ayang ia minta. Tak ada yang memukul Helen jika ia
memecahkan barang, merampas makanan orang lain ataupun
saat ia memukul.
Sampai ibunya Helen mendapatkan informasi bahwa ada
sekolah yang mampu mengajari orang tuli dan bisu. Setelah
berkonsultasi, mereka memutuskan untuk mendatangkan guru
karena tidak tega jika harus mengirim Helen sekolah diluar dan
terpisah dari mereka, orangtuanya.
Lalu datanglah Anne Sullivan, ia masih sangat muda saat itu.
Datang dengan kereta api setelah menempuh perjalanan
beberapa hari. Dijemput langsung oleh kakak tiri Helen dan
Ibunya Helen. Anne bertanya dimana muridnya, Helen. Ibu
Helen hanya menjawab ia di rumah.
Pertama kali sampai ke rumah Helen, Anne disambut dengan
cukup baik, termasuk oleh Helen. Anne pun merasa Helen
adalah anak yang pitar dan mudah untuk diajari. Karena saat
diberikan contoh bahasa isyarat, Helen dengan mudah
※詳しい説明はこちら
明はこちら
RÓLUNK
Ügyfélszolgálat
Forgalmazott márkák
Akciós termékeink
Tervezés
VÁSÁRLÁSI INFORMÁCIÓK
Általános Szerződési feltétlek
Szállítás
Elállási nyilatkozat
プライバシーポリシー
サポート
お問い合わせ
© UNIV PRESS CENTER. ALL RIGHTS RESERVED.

****************

#### Directions for this task:
Search the data for the string "Anne" and copy out every line where it is found.

#### Response to this task:
Lalu datanglah Anne Sullivan, ia masih sangat muda saat itu.
Ibunya Helen. Anne bertanya dimana muridnya, Helen. Ibu
Pertama kali sampai ke rumah Helen, Anne disambut dengan
cukup baik, termasuk oleh Helen. Anne pun merasa Helen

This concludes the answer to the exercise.